However, the market remained a bit rocky as new space became available with only one major deal offsetting total inventory, which grew and slowed the speed of the recovery.

In the largest deal of the month, Cadwalader Wickersham & Taft finally closed on its 460,000-square-foot lease at 1 World Financial Center, originally announced in September 2003.

On the other side of the coin, Telerate placed 84,000 square feet on the sublease market at 233 Broadway.

Average asking rents slipped a bit in March, to $33.89 per square foot from $34.28 per square foot in February.
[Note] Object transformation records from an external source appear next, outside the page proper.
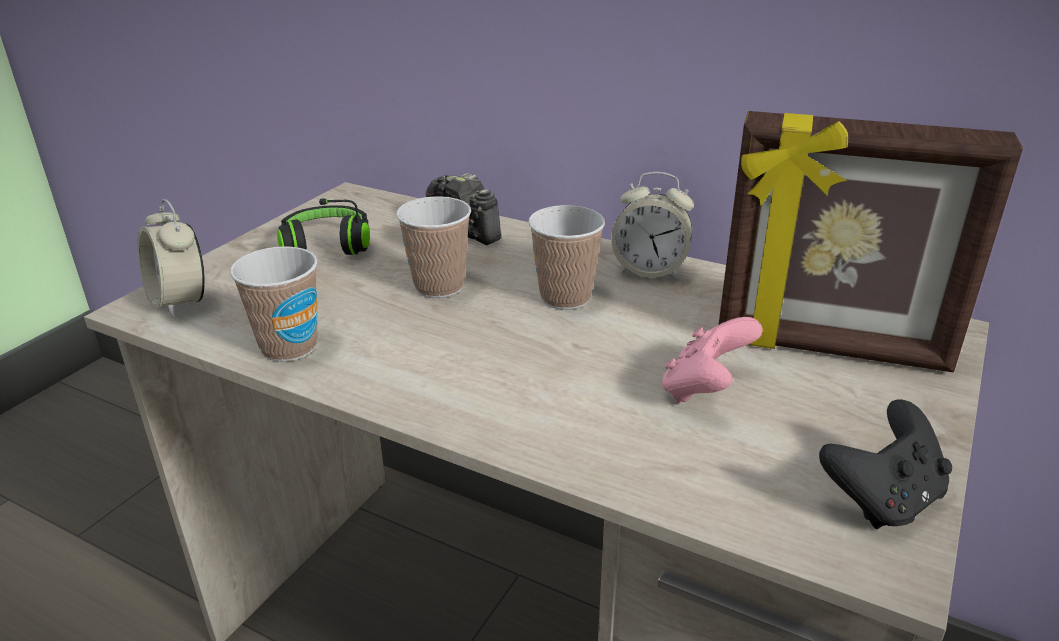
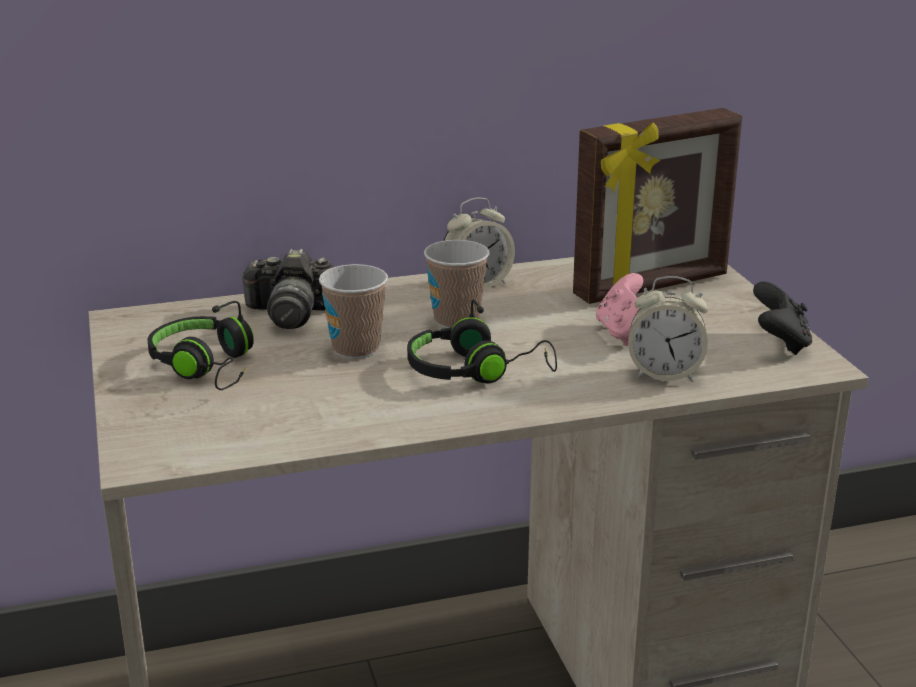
camera: 45 degrees left, 5 degrees down
(180, 302) = (169, 443): alarm clock -> alarm clock (664, 374)
(289, 347) = (332, 426): cup -> none
(488, 355) = (476, 371): none -> black headphones

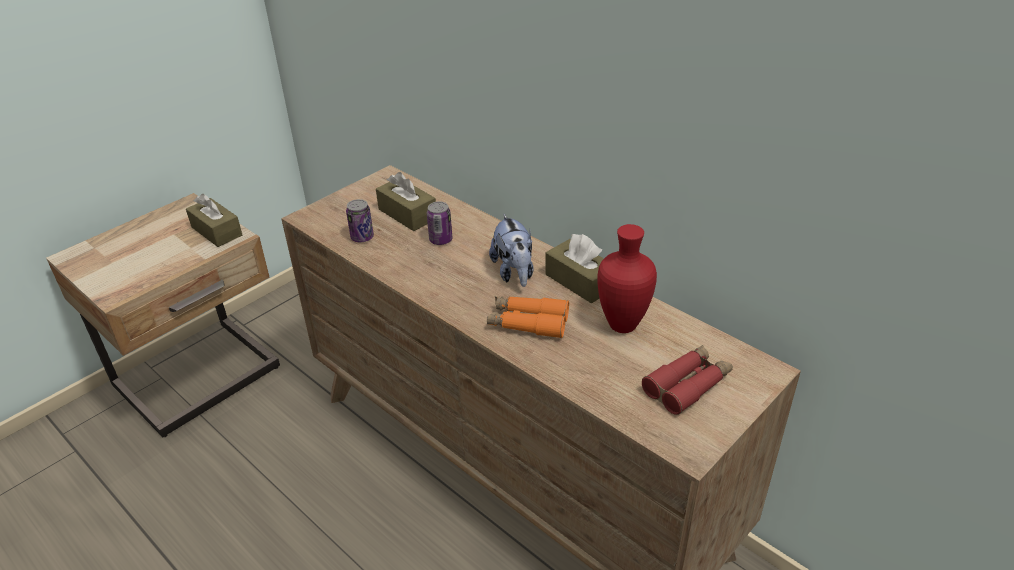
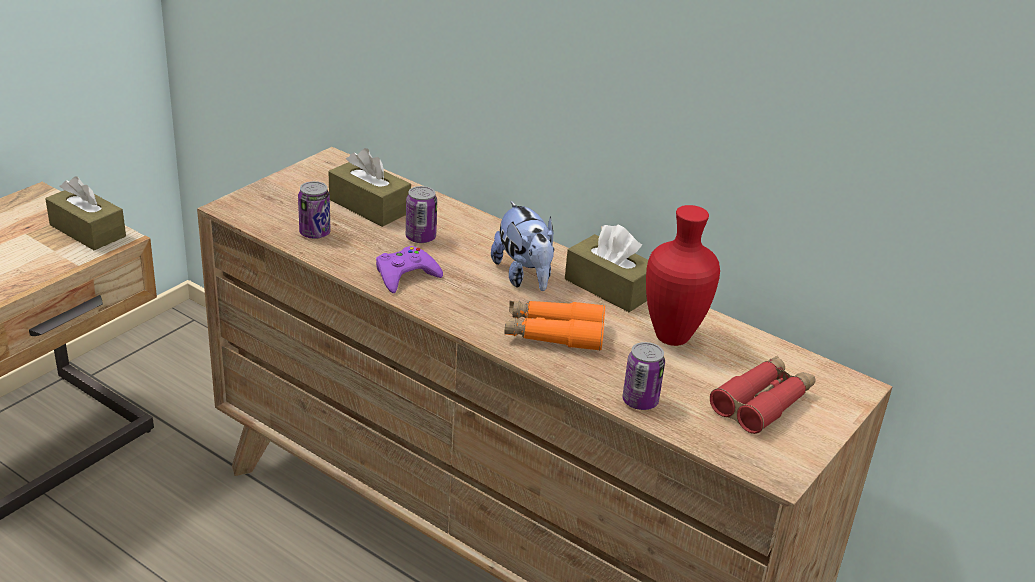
camera: 10 degrees left, 5 degrees down
(423, 272) = (405, 275): none -> purple game controller
(586, 383) = (640, 401): none -> can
There continues to be a significant number of tenants busily looking for space Downtown, partially due to the fact that the Small Firm Attraction and Retention Grant Program is due to expire at the end of this year, the Colliers report said.

Retail

On the retail front, asking rents soared during the first quarter, reaching pre-Sept. 11 levels, according to a report by the Real Estate Board of New York.

Overall, average asking rents in Manhattan for retail space rose 10 percent compared to the first quarter of last year, to $97 per square foot.

Manhattan’s 57th Street corridor showed the largest increase, up 55 percent from the year before.

Asking average rents on 57th Street between Fifth Avenue and Park Avenue hit $850 per square foot, according to the report.

Available retail space in Manhattan declined 19 percent, with more than 2.7 million square feet being absorbed. Downtown specifically saw available space drop 35 percent, demonstrating retailers’ renewed interest in the area.

In other areas, asking rents for retail space on the East Side increased by 21 percent, to $155. Midtown asking rents increased by 12 percent, and Midtown South, which includes SoHo, as well as the West Side, showed increases of 7 percent.

“While the numbers have been slowly rising since Sept. 11, this is the first time we’ve seen double- digit increases in asking rents in several areas for more than two years,” said Steven Spinola, president of REBNY. “It’s great news for the retail market in Manhattan.”